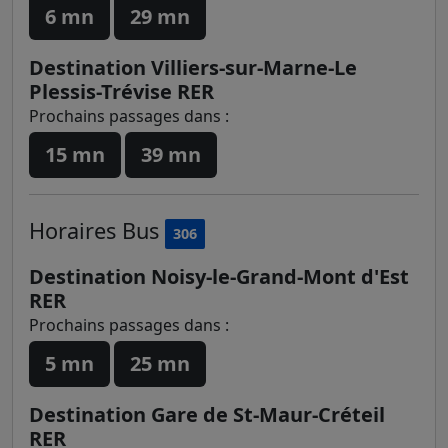
6 mn
29 mn
Destination Villiers-sur-Marne-Le
Plessis-Trévise RER
Prochains passages dans :
15 mn
39 mn
Horaires
Bus
306
Destination Noisy-le-Grand-Mont d'Est
RER
Prochains passages dans :
5 mn
25 mn
Destination Gare de St-Maur-Créteil
RER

EXERCISE AIM - Please set down every line of text from the items above, word for word and in the same order, leaving the pictures out.

SOLUTION TO THIS PROBLEM -
6 mn
29 mn
Destination Villiers-sur-Marne-Le
Plessis-Trévise RER
Prochains passages dans :
15 mn
39 mn
Horaires
Bus
306
Destination Noisy-le-Grand-Mont d'Est
RER
Prochains passages dans :
5 mn
25 mn
Destination Gare de St-Maur-Créteil
RER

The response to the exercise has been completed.